Geburt.

Wenn werdende Eltern sich fragen, wo sie ihr Kind zur Welt bringen möchten, stellt sich die grundsätzliche Frage:
Soll es in einer Klinik zur Welt kommen? Oder soll es zu Hause oder im Geburtshaus / Hebammenpraxis geboren werden?
Es gibt viele gute Gründe für beide Entscheidungswege.

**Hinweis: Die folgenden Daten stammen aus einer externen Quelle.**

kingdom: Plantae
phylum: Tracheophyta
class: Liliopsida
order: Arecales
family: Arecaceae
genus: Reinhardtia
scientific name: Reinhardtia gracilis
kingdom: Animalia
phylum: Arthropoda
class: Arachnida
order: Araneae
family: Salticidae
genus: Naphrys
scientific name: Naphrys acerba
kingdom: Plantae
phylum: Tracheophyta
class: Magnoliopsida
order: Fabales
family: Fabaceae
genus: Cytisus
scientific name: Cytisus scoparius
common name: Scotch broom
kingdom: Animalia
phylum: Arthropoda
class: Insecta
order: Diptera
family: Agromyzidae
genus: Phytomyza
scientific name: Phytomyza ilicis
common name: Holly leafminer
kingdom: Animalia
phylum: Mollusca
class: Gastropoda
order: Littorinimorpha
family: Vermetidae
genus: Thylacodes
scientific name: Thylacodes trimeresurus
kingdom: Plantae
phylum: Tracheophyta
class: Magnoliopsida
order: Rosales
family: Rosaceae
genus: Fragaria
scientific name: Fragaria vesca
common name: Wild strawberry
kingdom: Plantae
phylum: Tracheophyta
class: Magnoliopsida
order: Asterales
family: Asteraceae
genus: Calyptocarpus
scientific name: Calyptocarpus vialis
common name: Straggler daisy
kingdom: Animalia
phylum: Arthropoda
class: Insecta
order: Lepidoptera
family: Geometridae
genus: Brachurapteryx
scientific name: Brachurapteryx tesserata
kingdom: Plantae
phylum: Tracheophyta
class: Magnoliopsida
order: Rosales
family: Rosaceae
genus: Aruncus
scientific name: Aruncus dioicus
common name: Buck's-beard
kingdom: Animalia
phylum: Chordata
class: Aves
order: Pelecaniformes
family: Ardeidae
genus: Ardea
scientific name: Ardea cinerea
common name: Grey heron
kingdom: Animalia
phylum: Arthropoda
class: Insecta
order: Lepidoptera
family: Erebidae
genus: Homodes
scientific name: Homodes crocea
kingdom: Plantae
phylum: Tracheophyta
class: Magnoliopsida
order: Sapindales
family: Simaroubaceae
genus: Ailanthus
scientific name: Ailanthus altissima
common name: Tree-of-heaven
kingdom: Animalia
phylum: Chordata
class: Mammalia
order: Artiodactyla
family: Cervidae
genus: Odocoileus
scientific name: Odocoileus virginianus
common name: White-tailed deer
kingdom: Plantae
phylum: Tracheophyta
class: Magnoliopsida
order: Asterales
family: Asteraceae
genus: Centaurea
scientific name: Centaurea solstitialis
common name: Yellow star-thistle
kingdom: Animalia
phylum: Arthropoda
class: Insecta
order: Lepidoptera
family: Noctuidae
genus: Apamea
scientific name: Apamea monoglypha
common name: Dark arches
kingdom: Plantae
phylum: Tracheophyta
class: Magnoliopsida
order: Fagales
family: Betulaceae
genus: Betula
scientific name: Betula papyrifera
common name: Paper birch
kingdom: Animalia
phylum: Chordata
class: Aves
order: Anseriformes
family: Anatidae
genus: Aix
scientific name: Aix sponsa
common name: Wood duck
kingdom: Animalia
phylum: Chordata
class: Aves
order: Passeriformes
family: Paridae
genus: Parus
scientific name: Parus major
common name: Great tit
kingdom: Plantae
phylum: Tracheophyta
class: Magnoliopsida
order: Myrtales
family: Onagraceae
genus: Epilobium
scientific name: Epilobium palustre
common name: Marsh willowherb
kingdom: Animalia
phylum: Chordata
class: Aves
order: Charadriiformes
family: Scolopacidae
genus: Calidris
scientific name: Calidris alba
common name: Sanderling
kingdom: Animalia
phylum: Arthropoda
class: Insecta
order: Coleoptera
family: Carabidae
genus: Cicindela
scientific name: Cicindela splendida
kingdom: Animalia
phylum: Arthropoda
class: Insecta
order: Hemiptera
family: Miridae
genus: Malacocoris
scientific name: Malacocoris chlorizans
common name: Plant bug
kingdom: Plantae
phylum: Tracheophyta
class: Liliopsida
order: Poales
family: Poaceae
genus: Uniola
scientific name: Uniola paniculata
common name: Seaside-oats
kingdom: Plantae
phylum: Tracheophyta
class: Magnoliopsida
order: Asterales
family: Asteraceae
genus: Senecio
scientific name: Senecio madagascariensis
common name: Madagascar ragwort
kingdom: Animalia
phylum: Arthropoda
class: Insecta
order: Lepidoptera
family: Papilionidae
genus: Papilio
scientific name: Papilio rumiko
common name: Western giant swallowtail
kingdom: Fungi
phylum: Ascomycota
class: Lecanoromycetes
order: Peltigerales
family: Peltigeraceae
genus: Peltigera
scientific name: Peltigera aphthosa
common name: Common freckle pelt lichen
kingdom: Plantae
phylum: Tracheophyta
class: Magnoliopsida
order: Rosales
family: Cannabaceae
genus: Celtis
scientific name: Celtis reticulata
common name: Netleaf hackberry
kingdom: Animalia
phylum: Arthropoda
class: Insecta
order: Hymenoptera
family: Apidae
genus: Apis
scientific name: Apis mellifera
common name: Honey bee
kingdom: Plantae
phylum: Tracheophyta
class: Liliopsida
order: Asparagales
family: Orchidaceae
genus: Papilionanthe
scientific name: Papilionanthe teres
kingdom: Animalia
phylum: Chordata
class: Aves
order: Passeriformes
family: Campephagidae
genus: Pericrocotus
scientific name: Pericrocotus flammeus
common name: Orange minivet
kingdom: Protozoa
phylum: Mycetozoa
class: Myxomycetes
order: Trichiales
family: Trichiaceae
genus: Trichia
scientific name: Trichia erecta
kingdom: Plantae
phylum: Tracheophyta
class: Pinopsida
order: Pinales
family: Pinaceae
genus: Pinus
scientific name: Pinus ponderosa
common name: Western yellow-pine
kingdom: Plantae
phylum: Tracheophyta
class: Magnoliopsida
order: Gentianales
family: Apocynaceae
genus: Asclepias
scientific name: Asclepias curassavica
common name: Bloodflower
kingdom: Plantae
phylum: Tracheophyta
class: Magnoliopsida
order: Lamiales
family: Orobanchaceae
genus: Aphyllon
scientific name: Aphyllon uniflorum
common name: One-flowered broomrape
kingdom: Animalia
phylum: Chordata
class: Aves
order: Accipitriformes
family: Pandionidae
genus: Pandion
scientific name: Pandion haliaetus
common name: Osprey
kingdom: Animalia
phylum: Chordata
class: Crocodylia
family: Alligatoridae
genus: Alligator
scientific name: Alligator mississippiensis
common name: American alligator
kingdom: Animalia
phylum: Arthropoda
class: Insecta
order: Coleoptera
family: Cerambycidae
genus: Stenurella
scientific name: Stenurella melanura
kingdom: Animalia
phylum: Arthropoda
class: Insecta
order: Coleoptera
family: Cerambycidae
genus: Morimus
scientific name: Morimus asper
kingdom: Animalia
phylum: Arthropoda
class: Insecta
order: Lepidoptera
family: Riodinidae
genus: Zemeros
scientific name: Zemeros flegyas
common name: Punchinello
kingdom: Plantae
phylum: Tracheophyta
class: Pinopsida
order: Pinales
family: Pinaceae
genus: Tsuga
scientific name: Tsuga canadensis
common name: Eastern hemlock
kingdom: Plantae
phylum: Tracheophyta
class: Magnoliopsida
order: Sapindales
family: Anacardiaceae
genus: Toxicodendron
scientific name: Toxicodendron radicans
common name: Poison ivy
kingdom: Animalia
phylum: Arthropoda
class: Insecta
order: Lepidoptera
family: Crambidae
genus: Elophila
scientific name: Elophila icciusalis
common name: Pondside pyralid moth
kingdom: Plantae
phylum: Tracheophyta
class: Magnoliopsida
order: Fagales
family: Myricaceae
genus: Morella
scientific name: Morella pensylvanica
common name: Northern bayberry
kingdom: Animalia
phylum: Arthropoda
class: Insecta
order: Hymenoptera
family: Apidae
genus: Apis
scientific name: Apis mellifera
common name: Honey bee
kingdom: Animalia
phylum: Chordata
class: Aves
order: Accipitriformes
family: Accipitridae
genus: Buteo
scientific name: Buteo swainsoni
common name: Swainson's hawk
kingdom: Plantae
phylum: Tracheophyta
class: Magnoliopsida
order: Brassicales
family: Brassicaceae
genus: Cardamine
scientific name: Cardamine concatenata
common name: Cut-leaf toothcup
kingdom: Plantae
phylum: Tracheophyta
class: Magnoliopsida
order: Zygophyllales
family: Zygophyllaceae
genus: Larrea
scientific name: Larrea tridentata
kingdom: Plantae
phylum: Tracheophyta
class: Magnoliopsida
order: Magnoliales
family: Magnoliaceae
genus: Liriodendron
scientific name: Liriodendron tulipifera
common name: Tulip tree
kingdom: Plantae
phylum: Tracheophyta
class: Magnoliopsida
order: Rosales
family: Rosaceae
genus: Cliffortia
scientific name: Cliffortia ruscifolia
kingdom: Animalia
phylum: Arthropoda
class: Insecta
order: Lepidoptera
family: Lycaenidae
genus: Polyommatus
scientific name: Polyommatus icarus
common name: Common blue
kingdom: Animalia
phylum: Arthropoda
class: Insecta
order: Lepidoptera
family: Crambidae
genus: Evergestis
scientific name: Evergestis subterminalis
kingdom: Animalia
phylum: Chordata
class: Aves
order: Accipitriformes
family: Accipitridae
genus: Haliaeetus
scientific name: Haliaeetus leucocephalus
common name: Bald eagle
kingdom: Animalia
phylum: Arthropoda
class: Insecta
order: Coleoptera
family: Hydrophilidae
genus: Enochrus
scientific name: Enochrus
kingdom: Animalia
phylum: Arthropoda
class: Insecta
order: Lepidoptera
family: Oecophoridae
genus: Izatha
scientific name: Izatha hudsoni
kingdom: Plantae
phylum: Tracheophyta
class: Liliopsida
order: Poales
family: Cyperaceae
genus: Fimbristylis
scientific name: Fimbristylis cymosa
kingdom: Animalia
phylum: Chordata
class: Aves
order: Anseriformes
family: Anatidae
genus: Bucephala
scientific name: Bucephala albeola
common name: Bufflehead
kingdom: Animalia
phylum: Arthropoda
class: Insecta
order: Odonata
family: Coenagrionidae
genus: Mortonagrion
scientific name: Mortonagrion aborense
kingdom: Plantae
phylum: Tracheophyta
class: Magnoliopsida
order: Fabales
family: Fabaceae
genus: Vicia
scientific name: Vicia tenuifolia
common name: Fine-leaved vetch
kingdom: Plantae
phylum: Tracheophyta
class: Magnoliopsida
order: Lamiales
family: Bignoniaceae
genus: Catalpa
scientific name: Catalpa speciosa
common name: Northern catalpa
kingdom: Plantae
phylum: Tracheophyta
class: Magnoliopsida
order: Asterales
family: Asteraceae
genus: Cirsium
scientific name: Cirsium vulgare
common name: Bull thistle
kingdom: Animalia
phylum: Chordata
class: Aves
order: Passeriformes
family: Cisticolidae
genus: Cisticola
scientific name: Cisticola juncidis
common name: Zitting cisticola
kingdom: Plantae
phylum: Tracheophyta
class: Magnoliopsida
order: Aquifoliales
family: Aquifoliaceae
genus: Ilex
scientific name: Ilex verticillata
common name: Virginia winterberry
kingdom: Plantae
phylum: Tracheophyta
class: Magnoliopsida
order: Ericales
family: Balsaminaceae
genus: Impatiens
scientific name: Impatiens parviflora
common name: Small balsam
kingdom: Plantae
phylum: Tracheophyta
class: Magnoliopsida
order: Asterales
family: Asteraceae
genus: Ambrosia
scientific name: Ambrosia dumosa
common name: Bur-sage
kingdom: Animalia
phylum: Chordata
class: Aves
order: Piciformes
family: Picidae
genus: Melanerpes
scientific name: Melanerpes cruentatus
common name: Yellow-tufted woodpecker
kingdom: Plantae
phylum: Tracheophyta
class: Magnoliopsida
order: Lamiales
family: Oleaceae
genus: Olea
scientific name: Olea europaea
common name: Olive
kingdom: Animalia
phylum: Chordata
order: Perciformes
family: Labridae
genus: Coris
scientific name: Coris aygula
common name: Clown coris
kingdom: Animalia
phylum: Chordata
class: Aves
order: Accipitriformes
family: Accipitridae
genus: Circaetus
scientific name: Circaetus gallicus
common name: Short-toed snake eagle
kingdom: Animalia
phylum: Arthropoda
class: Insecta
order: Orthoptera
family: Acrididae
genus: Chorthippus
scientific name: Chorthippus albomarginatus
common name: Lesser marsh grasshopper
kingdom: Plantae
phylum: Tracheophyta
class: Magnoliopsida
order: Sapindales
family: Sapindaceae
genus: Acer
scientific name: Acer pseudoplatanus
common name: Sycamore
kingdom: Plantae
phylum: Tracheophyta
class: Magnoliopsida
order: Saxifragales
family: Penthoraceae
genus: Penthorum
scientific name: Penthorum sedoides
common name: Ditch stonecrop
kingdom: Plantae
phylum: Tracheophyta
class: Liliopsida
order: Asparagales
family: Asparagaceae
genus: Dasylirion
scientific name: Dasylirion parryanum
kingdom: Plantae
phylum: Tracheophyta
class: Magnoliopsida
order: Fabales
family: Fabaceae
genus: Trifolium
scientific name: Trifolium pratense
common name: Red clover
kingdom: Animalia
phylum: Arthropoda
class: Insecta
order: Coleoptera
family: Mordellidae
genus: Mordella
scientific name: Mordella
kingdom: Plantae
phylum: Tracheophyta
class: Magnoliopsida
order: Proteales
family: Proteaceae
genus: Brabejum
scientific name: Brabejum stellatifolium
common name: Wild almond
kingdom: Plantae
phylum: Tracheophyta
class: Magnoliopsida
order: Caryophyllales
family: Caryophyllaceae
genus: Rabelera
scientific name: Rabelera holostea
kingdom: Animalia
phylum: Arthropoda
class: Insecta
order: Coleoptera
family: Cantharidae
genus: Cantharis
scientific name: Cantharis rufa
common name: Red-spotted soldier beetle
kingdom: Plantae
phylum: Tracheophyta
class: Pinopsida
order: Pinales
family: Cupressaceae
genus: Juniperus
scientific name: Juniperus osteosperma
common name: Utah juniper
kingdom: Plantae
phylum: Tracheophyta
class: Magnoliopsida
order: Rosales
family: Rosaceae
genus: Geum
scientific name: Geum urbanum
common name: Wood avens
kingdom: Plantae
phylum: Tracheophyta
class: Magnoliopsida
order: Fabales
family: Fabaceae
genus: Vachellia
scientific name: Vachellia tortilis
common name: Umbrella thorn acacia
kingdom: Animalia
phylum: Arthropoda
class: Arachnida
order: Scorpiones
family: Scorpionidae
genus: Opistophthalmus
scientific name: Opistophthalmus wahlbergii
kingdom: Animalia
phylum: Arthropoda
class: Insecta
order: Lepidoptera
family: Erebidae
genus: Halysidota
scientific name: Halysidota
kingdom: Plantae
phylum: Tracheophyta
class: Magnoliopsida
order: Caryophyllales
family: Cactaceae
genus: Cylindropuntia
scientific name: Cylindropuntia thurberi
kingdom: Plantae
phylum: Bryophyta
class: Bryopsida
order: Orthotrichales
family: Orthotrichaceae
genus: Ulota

Dabei spielen sowohl die Fragen nach der Sicherheit, als auch nach der Atmosphäre eine grundlegende Rolle. Außerdem ist für viele werdende Eltern wichtig, ihre eigenen Vorstellungen und Wünsche bezüglich Geburt und die erste Zeit mit dem Baby einbringen zu können.

Das bedeutet, jede Gebärende sollte sich vor der Geburt klar machen, unter welchen Bedingungen sie sich sicher und gut betreut fühlt und welche Rolle für sie dabei die medizinische Versorgung spielt.

Voraussetzung für eine Geburt außerhalb der Klinik ist ein normaler Schwangerschaftsverlauf und Gesundheit von Mutter und Kind.
Risiken, die gegen eine außerklinische Geburt sprechen, sind beispielsweise: Mehrlingsschwangerschaften, Steißlagen, Frühgeburten oder schwere Stoffwechselerkrankungen. Die Beurteilung einzelner Risiken und ihr Ausmaß sollten Sie immer individuell und in Ruhe mit Ihrer Hebamme und Ihrem Arzt erörtern. 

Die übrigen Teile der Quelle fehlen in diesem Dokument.